IF there's fighting, we'll need every available blood donor. And aide. Delivering food. And love for every traumatized victim. And we will face still further daily uncertainty.

I know, I'm using the word "we," because I live in a community that faces this existence. And this future is, in part, my future. But I won't ever go to the front lines to defend my village. And I'll be allowed to leave whenever I decide all the uncertainty is just too much. And I will get away regularly to reconnect with others, skype my family, who are all safe and sound, and drink iced coffees in cafes while writing blog entries with soft jazz music in the background.

When I think about all of this, the longing for peace, which I find myself repeatedly writing about in every letter, becomes almost overwhelming. The second "IF" emotionally overwhelms me for all my friends. Though 90% of the time, every friend and loved one surrounding me is Shan, it is I in the end who can escape the pain, and I find I cannot stand that reality. I want my community, my friends, those I love to have the same ability as I... but I have a passport, and that changes everything.

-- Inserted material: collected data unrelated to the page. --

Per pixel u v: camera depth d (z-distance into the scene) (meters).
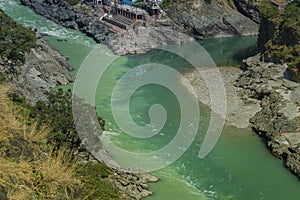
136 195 59.97
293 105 89.31
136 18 141.62
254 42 145.75
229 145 77.75
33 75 95.38
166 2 151.88
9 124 37.69
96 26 143.12
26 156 36.03
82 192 38.41
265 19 122.75
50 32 144.25
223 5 156.00
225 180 67.31
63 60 112.38
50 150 40.00
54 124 53.78
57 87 97.50
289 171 70.62
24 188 32.09
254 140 79.75
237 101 95.44
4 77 71.75
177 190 63.16
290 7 124.38
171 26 144.50
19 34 97.00
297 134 78.94
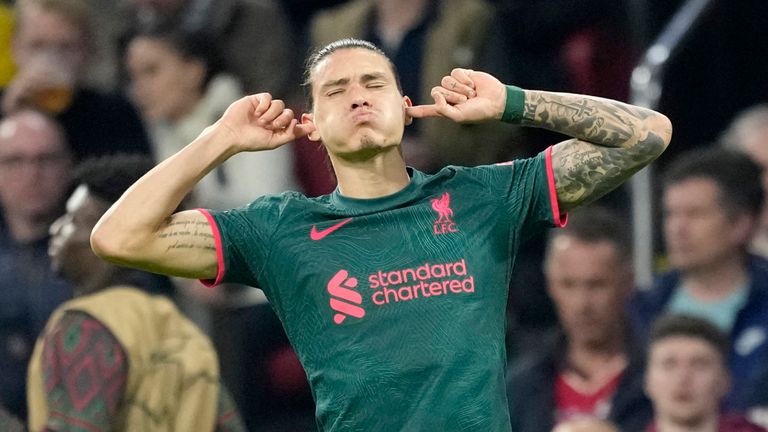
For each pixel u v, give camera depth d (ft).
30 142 94.02
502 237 57.26
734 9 107.24
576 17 104.47
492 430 54.95
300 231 56.85
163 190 56.80
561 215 58.65
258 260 57.21
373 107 56.59
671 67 105.60
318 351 55.88
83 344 68.28
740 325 86.33
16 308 89.15
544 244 100.73
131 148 102.01
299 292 56.29
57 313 71.77
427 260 56.13
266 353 97.14
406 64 100.63
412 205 57.00
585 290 85.66
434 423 54.65
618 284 85.97
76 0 105.81
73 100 102.42
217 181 98.73
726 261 87.45
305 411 97.45
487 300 56.13
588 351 86.17
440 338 55.26
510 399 86.99
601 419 83.15
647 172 99.14
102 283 71.61
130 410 69.00
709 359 80.18
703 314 87.35
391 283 55.77
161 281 95.14
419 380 55.06
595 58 104.83
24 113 98.37
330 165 61.16
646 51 106.93
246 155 99.09
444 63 99.91
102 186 71.92
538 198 57.93
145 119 102.32
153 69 100.27
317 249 56.44
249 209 57.93
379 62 57.57
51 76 101.86
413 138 100.12
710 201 87.30
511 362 95.45
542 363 87.15
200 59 100.78
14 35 107.14
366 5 103.76
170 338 71.15
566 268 86.07
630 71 105.91
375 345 55.26
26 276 90.02
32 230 93.15
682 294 88.48
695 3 105.70
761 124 99.04
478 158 99.91
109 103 102.83
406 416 54.90
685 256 87.86
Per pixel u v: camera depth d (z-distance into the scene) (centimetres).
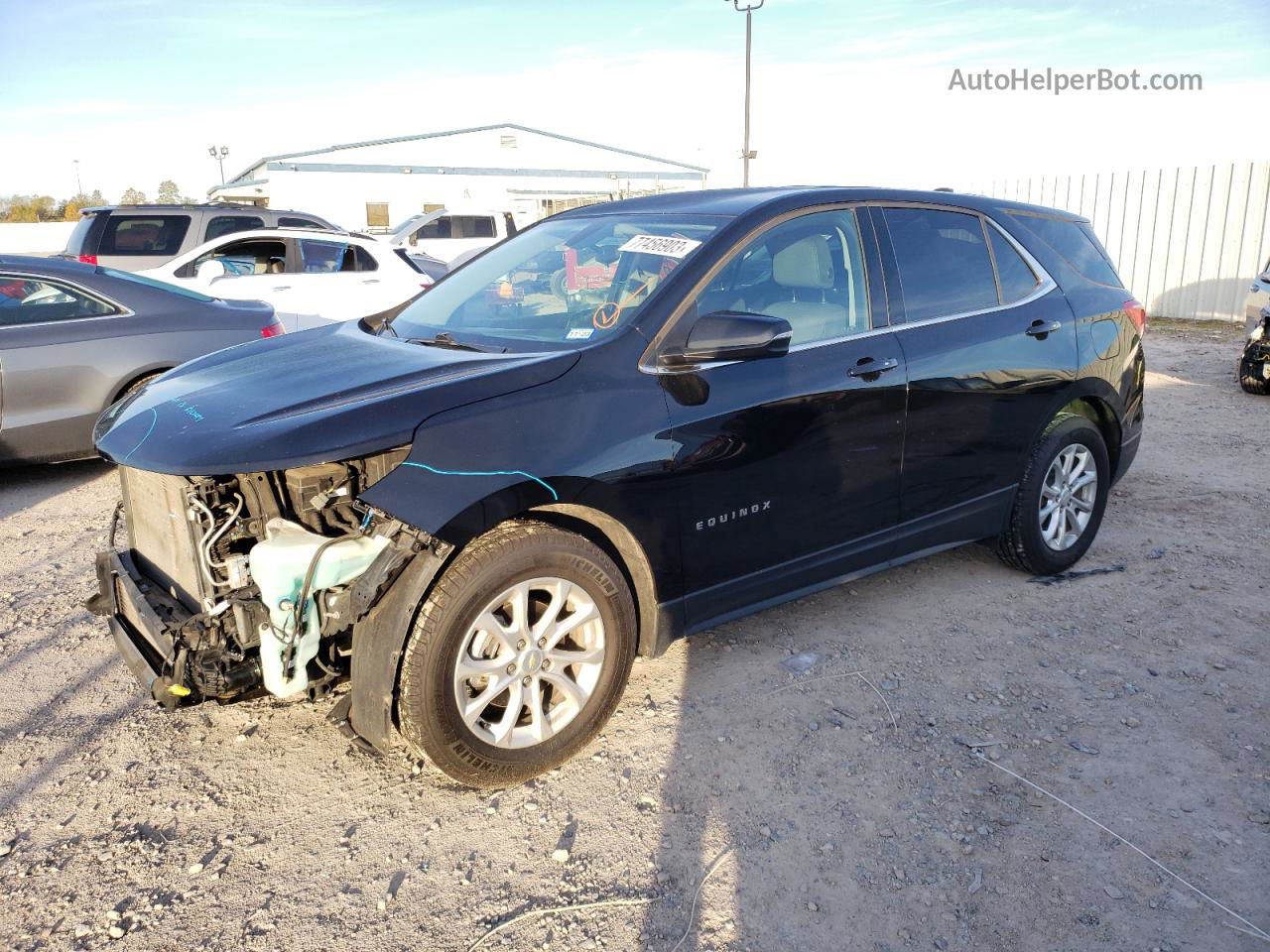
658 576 316
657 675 362
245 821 285
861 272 374
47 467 692
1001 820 277
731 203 371
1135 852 263
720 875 257
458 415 275
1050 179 1712
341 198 3111
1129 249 1600
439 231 1998
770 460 333
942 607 420
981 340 397
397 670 266
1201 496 579
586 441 290
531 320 346
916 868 258
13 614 430
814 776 298
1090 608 418
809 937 236
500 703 299
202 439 267
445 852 270
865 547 376
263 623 266
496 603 277
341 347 351
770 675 361
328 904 250
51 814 289
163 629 278
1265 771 299
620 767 306
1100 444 454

So, please, pray as all of us as we live between this shaky reality of what could be and what might be. We live with the dreams and fears entangled together. The hope of one day returning home for those I love is beyond words. But the other IF... All I ask is that you pray. That you remained concerned with our little corner of the world. That you read the news about Burma. That you write any and every politician you find when campaigns are run for the sake of Burma. For we live in uncertainty, and the answer to all of our questions about what might be lies in the hands of a few government and military figures... and I'm naive enough to believe that maybe the rest of the world will influence their decisions. So pray. And act. And read. And talk.

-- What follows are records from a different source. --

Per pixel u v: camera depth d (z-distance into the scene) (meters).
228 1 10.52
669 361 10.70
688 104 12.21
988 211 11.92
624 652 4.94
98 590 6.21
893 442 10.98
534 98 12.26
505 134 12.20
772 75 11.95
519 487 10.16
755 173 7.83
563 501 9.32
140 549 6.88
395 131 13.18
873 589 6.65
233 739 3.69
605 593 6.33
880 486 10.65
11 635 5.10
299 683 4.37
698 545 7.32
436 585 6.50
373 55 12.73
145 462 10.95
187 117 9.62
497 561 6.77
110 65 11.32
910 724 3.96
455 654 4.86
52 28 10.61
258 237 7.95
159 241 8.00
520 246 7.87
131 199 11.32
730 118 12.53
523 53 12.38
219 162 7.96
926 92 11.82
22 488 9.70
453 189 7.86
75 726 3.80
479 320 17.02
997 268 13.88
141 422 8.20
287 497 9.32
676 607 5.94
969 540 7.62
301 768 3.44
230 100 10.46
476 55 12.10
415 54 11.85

And check out Partners: http://www.partnersworld.org

Or the Campaign for Burma: http://uscampaignforburma.org/



Wednesday, August 17, 2011

Journey without an end date...

In the last few days I have most undoubtedly begun procrastinating the very final touches that would allow me to zip up my bags and call them packed. It's not that I am any less excited to go, because I am excited... but... there's something final in those last actions that reminds that this time I do not know when I'll return. In five days I get on an airplane and fly to Thailand. This time my itinerary doesn't have "round trip" checked in the little box, and there's not a return ticket saved somewhere in cyberspace. For once I am not planning with an end date looming.

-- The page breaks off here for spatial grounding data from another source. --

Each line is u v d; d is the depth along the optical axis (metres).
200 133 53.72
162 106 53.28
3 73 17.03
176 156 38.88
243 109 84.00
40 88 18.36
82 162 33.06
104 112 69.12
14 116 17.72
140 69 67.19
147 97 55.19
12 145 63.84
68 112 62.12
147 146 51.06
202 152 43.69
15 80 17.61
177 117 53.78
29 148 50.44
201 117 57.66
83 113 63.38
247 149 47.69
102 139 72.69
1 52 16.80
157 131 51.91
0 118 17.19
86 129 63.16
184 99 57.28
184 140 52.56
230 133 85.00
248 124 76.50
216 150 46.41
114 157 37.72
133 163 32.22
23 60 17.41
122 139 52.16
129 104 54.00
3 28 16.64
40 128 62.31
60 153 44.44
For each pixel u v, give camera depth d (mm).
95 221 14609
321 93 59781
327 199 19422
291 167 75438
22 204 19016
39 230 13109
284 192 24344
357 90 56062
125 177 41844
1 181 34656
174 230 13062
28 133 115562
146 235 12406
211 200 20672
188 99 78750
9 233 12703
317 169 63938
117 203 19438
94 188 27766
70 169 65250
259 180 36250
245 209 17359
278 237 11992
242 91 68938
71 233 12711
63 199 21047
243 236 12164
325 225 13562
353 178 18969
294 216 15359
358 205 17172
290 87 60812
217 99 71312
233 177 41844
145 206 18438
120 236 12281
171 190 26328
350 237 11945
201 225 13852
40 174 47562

I've lived a rather nomadic life for the last eight years, and each experience has always come with a specified amount of time and commitment. I've welcomed those end dates, knowing that I could plan based on them. Paging - 9 mos. Germany - 11 mos. College - 4 years. Egypt - 4 mos. Thailand (the first time) - 4 mos. Teach for America - 2 years. During this time, I've lived with 35 different people, and each housing/rooming experience likewise had a start and end date, sometimes a fact I mourned and other times a fact I hung onto.

One distinctive part of my life has, therefore, necessarily become planning for the "thing after this thing." On the one hand, I have a real strength for long-term planning and casting vision. On the other hand, my futuristic dreams have also pulled me away at times from the present moment. Sometimes I wanted that and admittedly used the future as an escape, and sometimes that's just how life worked, because I had some application or resume to work on.

But now: Thailand (the second time) - indefinite.